Second, don't even think about giving up- i would understand if, like me, you had done absolutely nothing. But you are at the writing up stage with your research and findings in front of you. All that needs to be done is for it to be put into words. Ofcourse, this is no task and is like being in hell i imagine- but theoretically you have done the work (and more!) and all that needs to be done is the write up- you are nearly there so any thoughts of quitting are absurd.

A

You are understanbly exhausted and tired and you are not the only one-but think how good you will feel once it's over and done with. And it will be done because even if you are not convinced your supervisor says you are doing fine-surely that is a sign that all will end well?

I hope i don't sound too unsympathetic- i do understand cos i'm one of those depressed perfectionists. What you are experiencing now (panic attacks, stress etc) I was going through the past 2 years DURING the research stage.

I quit. There is absolutely no need for you to do the same. Hats off to you, and all you others, who have had the courage to come this far (to the actual writing up stage) and are now close to their goal.

Don't give up.

K

Goods, I am so sorry things have got on top of you like this and can COMPLETELY empathise.I was exactly the same, failing to believe that my work was good enought right until the end.

The last stages of writing ARE the hardest and you have my heartfelt sympathy. BUT DON'T QUIT - you are so close and I think your work MUST be good as you yourself are so highly critical of it. It took me a long time to realise that but when I eventually did it was a real enlightenment and I wish the same for you.

With regard to GPs and anxiety management, I can confirm that betablockers can help. I was prescibed one called Propranolol by my GP and took it on instances when I felt particularly panicked. I didn't need to take it regularly (IE every day) but you can do this if you feel it woudl be beneficial.

Really hope you're OK, keep us updated

B

Hi Everyone,

Thank you sooo much for your advice (I am taking note of everything that has been said/advised). Reading your messages really does make me feel much better about myself/everything, and it's always good to hear about other peoples experience (those who are going through and have been through it).
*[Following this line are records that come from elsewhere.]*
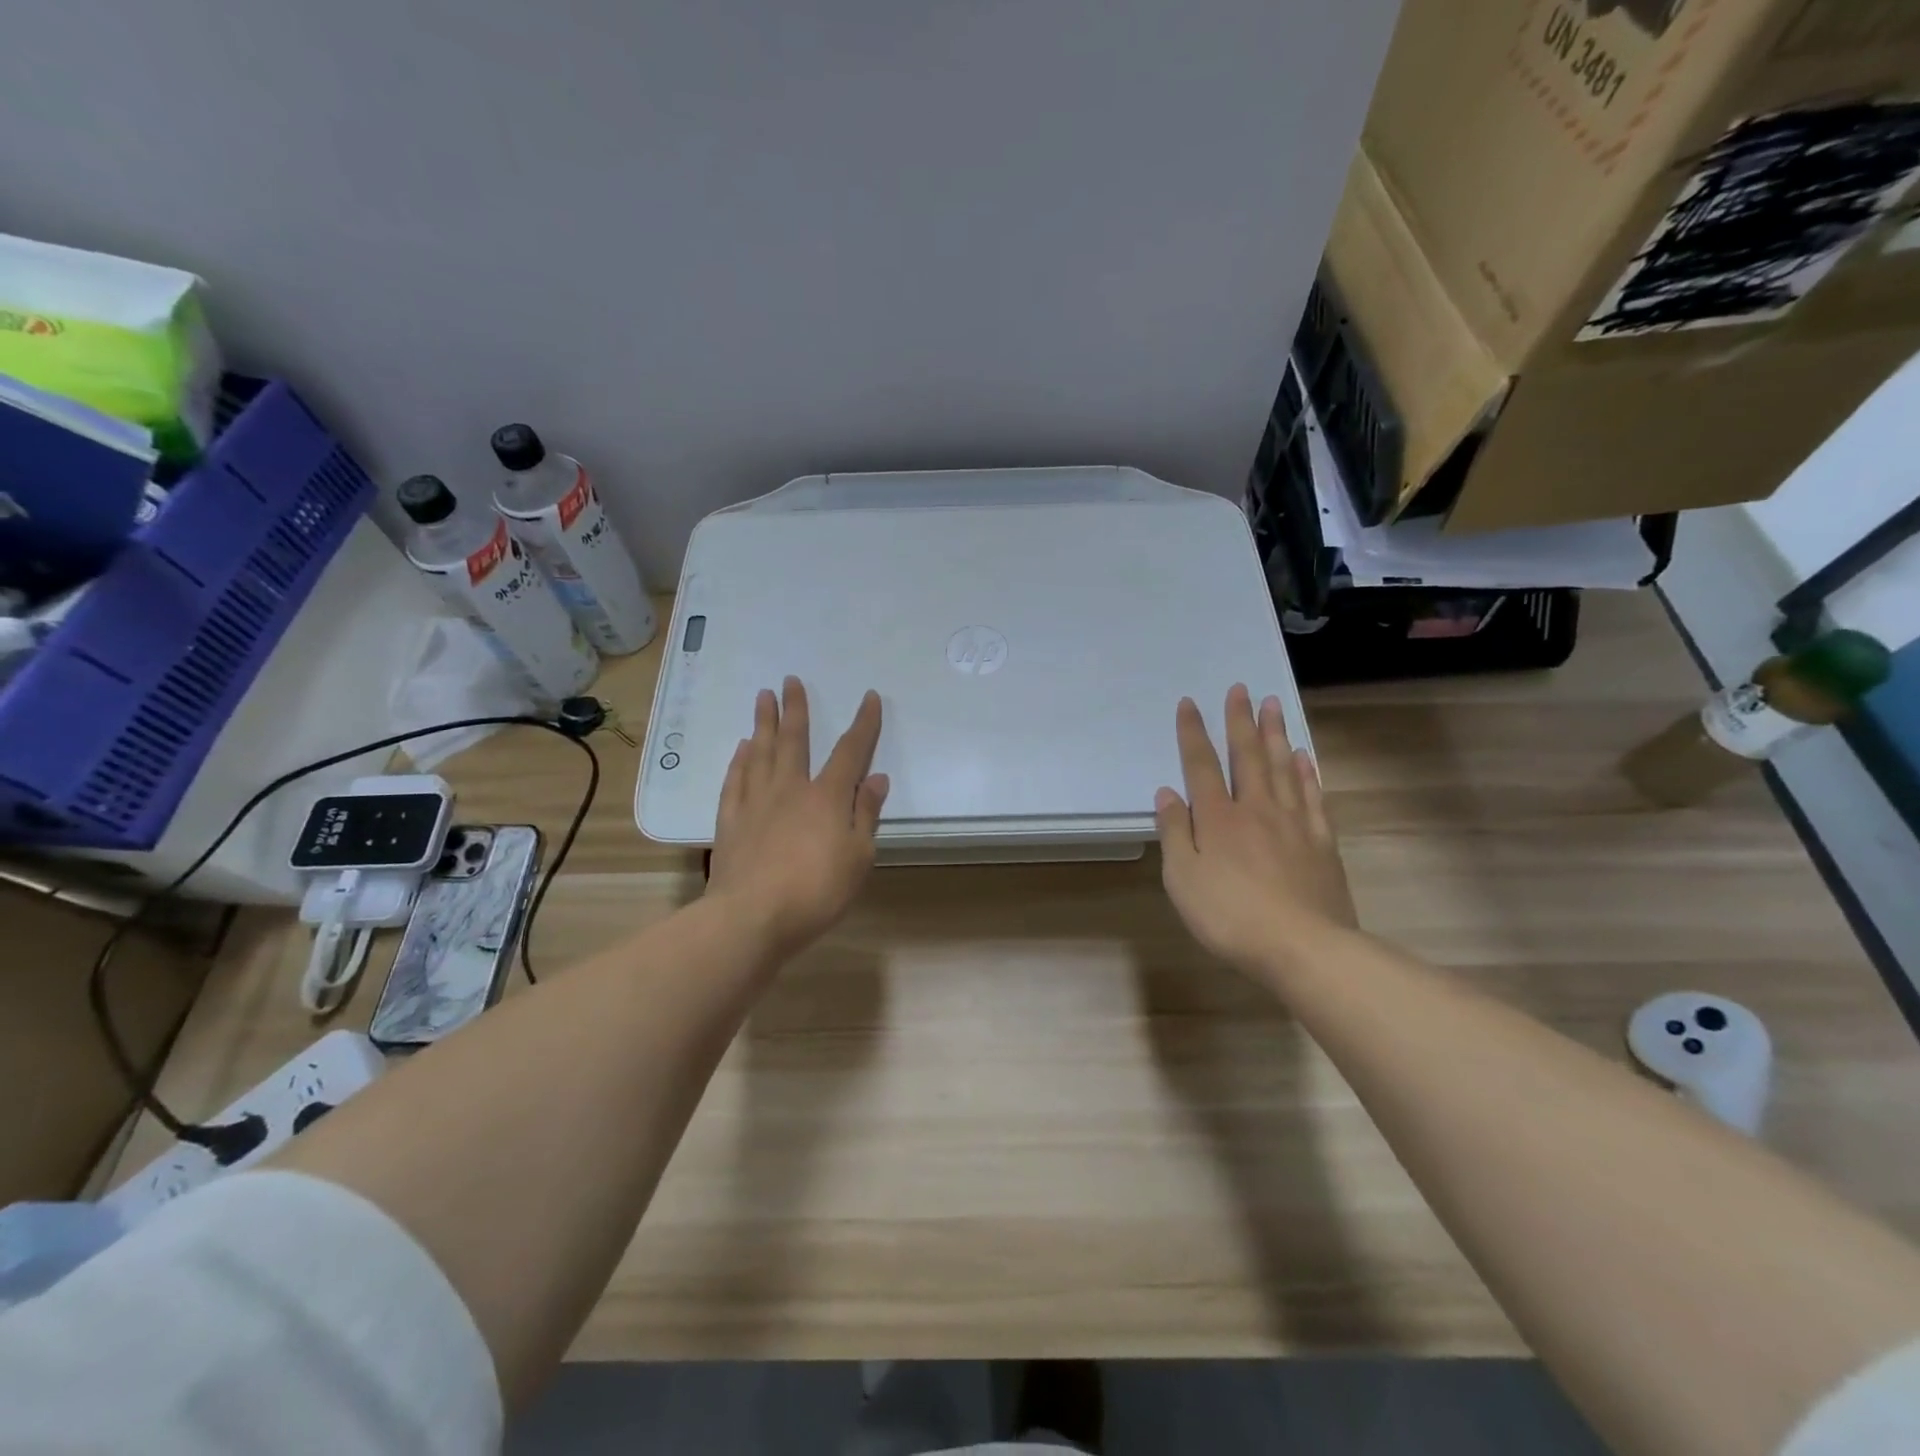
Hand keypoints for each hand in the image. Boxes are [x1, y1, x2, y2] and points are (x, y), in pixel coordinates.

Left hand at [707, 677, 889, 956]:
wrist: (751, 917)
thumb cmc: (816, 891)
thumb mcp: (858, 857)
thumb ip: (866, 815)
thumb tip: (876, 778)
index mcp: (827, 797)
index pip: (850, 751)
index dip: (863, 724)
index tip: (869, 698)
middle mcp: (790, 789)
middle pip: (794, 740)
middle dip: (796, 708)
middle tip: (790, 680)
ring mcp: (755, 802)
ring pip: (760, 753)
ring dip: (764, 723)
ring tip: (763, 698)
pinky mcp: (730, 821)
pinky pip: (735, 780)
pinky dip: (740, 761)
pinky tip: (742, 748)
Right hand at [1155, 685, 1357, 977]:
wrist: (1303, 947)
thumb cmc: (1230, 916)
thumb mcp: (1183, 880)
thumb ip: (1175, 833)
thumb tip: (1167, 793)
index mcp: (1218, 819)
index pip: (1201, 766)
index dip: (1193, 733)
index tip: (1189, 703)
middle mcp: (1256, 809)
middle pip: (1247, 756)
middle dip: (1240, 721)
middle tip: (1241, 689)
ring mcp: (1293, 823)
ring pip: (1283, 768)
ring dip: (1275, 735)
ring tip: (1273, 706)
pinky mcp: (1321, 842)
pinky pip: (1313, 796)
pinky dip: (1307, 773)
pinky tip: (1304, 758)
Update - I have decided not to quit and to try and keep going with this thing (partly because my lottery numbers didn't come up tonight - ha ha), and I received a *very* supportive email from my supervisor today which was reassuring to read.

B

GOODS CONTINUED ...

My very young nephew (barely in his teens) also pointed out to me that I (should) have less time go on the PhD than time I've already completed to date, and told me not to focus on negative outcomes but to be positive (he's so sweet, he asked me to simply describe my research, and said, "there you go, you do know what you are doing" ... my heart melts).

So ... I managed to put pen to paper today and, although I didn't produce much ... it is a start I suppose ('small steps, small steps' she chants).